The camp. That’s what Kevin had called the place he shared out by the lake. Apparently the collection of cabins had at one time been a summer camp for handicapped kids. Once upon a time the cabins might have been white, but now they were discoloured, sagging, sorry old huts that barely kept out the flies. He dug up a key for the cabin next to his and told Terri she could stay there, but only for a couple of nights. Red Bear didn’t like outsiders hanging around, even family.
‘Isn’t it great?’ Kevin had said, waving his hand at the view of the lake, the overgrown baseball diamond. ‘Isn’t it fantastic? Look at that lake, Ter, it’s huge. We took a boat ride across it last week, and it took like an hour, even going really fast. You should see the stars from out there. Incredible.’
‘You went for a boat ride at night? Why would you do that?’
‘I don’t know. It was fun. Come on, Terri, you have to admit it’s pretty cool to have a whole camp for the summer.’
All Terri discerned in the leaning huts and the rocky little beach was the dispirited air of a place long abandoned. It reminded her of photographs he’d seen of the great depression.
And what a collection of people living in it. Kevin and Red Bear and the dim guy with the funny tooth. Supposedly, there was some other character she’d never met. Kevin had never mentioned any of them in his occasional e-mails, a fact that made her suspicious of his new friends right from the start.
‘Don’t you think it’s a little much for four guys to live in?’ she had said. ‘You could house forty people in all these cabins.’
‘Naw,’ Kevin had said. ‘Most of them are ruined. There’s only maybe six you could live in.’
‘Still. Four guys.’
Kevin had walked her over to the biggest cabin, Red Bear’s. It stood in a copse of birch trees, a miniature house with cedar siding and a broad window overlooking the lake. Fly strips hung from the ceiling where tiny creatures buzzed out their last moments of existence.
Red Bear had been completely charming. Or rather, everything he did and said certainly would have been charming, if it hadn’t also seemed a little too … overstated.
‘Yes, Kevin has told me a lot about you,’ he said. His smile was like a theatre marquee.Those teeth. ‘He told me you were the perfect sister, and now I can see why.’

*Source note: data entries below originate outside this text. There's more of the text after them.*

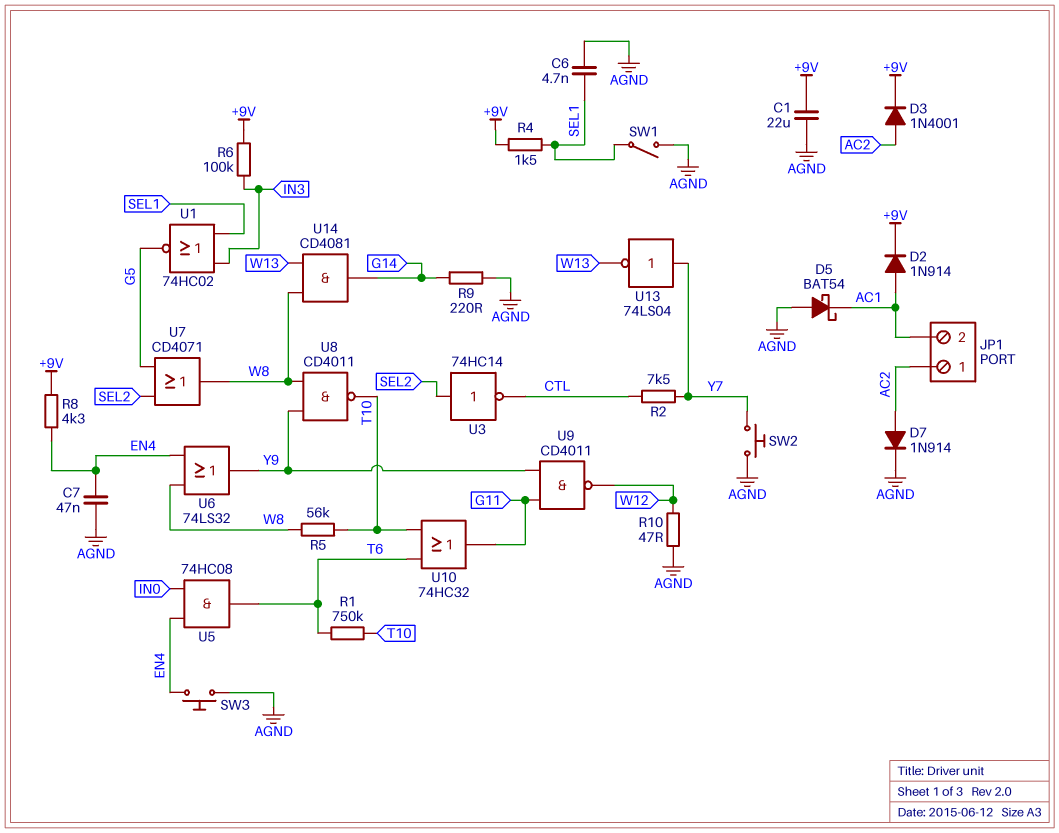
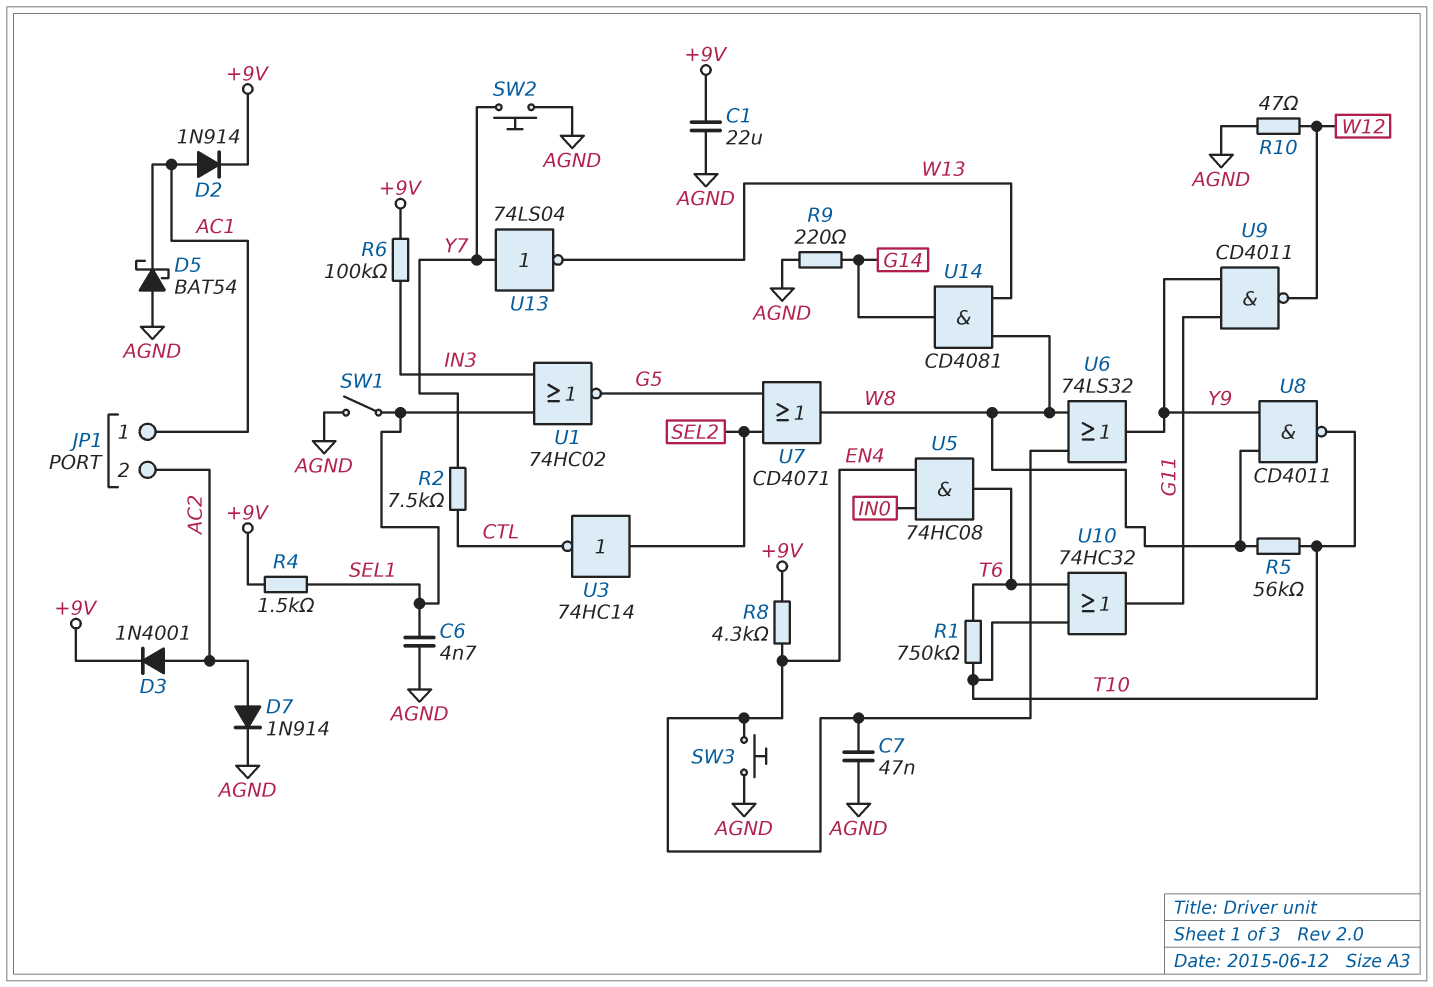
JP1 pin 1: AC2 -> AC1
JP1 pin 2: AC1 -> AC2

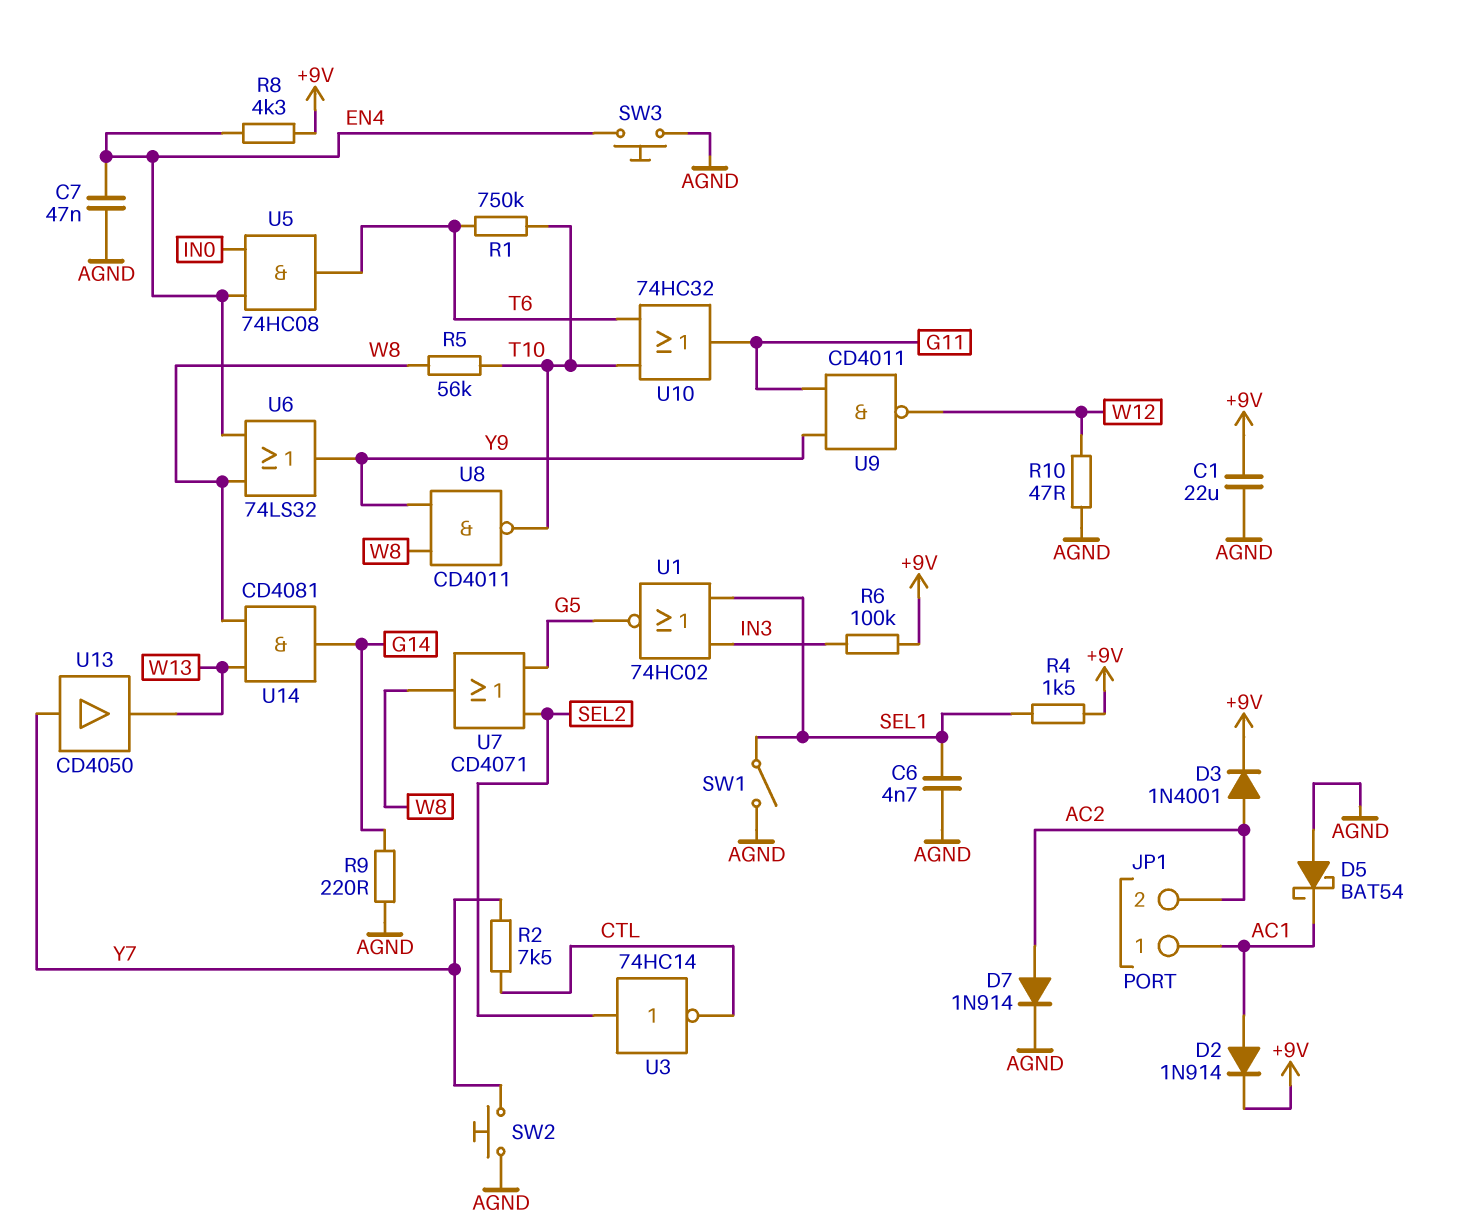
U13: NOT 74LS04 (in Y7, out W13) -> buffer CD4050 (in Y7, out W13)

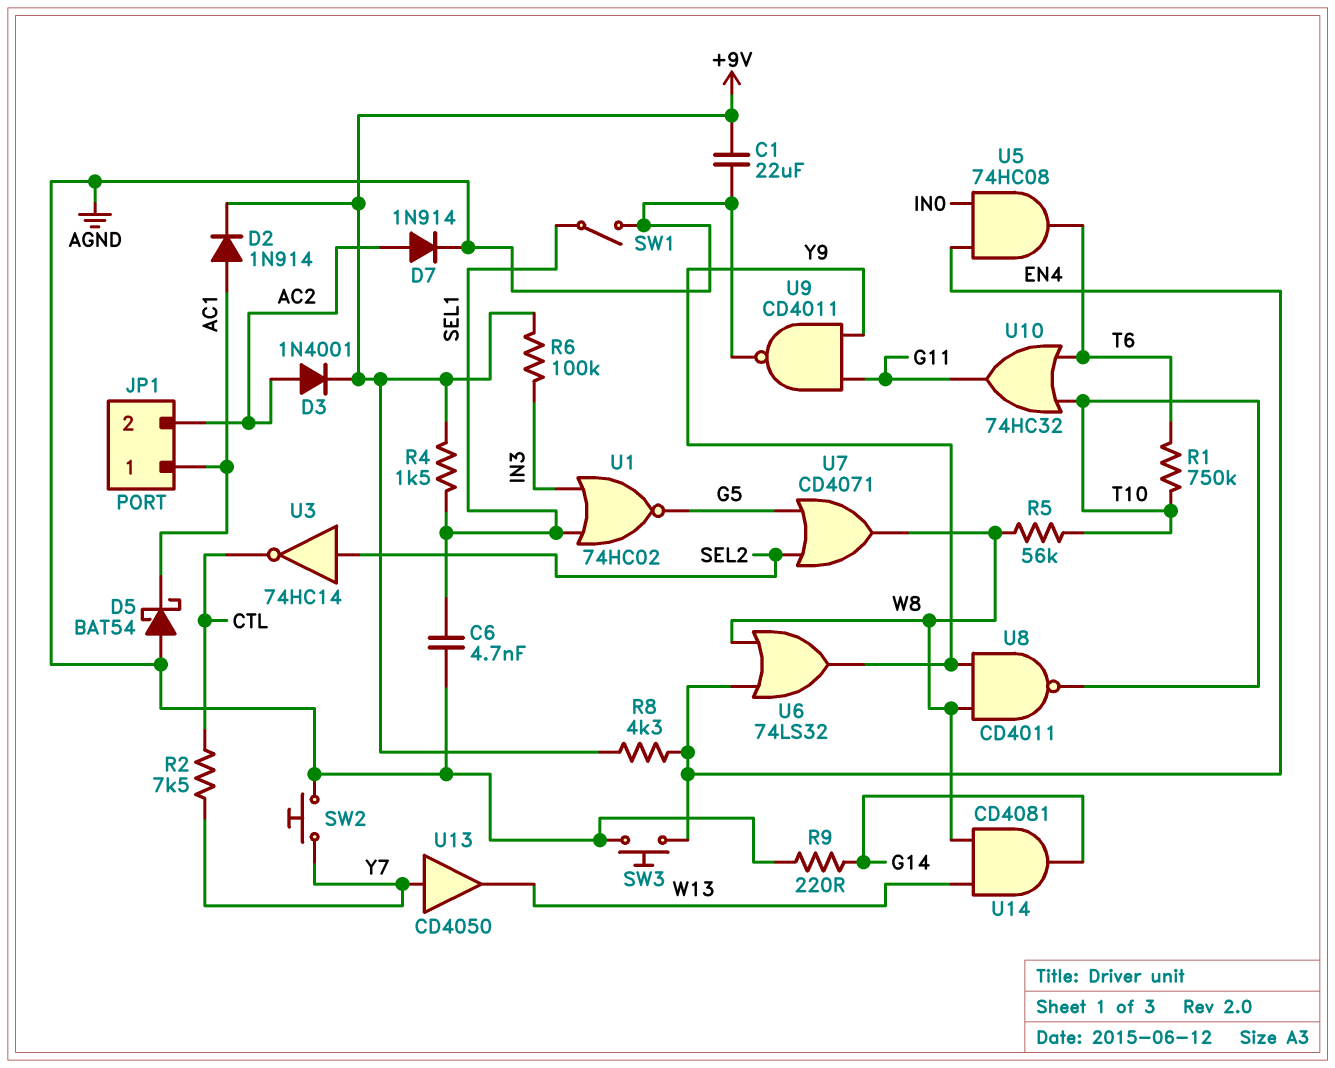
C7: 47nF (AGND, EN4) -> none
R10: 47 (AGND, W12) -> none
U9: NAND CD4011 (in G11, in Y9, out W12) -> NAND CD4011 (in G11, in Y9, out AGND)

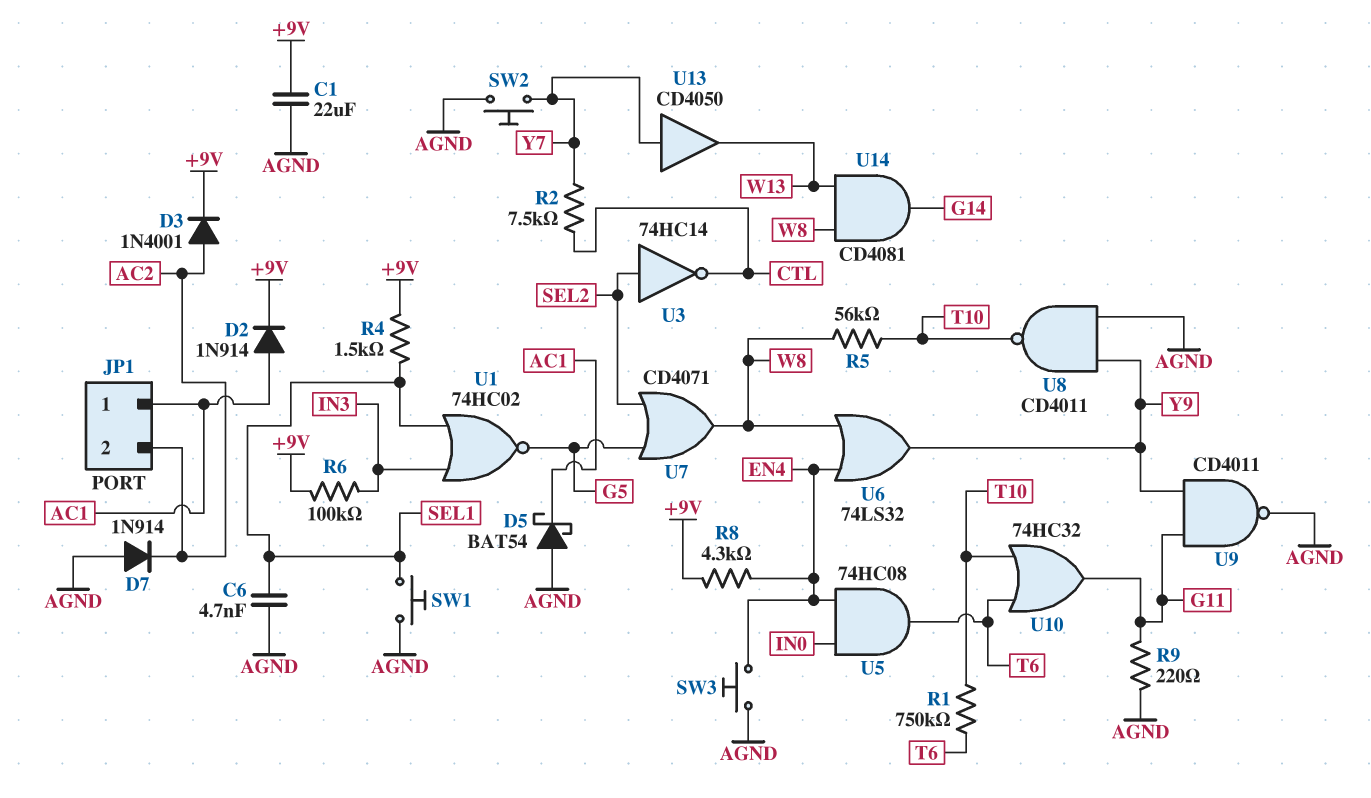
D7: diode 1N914 (A AC2, K AGND) -> diode 1N914 (A AGND, K AC2)
R9: 220 (AGND, G14) -> 220 (AGND, G11)
SW1: switch (AGND, SEL1) -> button (AGND, SEL1)
U8: NAND CD4011 (in W8, in Y9, out T10) -> NAND CD4011 (in AGND, in Y9, out T10)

Well, right there, that didn’t ring true. It didn’t sound like anything Kevin would say about her or anyone else for that matter.
Red Bear’s handshake was dry and firm. He
was not a big man, but he was wide in the shoulders and it gave him a look of strength. His hair was so black it had gleams of blue, like crow feathers, and seemed to flash against his clothes. His shirt was so white you needed sunglasses to look at him.
‘Come, I will read your cards,’ he said. He offered them chairs at a large table of country pine, where he proceeded to set out the cards in interesting patterns.
‘Ace of diamonds,’ he said. ‘This is perfect. A completely sunny outlook for you, Terri.’
Remembering someone’s name was supposed to be a mark of politeness, but Red Bear’s use of it made her uncomfortable.
‘Financial outlook is favourable. Health excellent. No enemies that I can see. You must really be the saint Kevin says you are.’ This with a sidelong glance at Kevin, who smiled on cue, but Terri knew Kevin was not the sort to call his sister a saint. Why would he?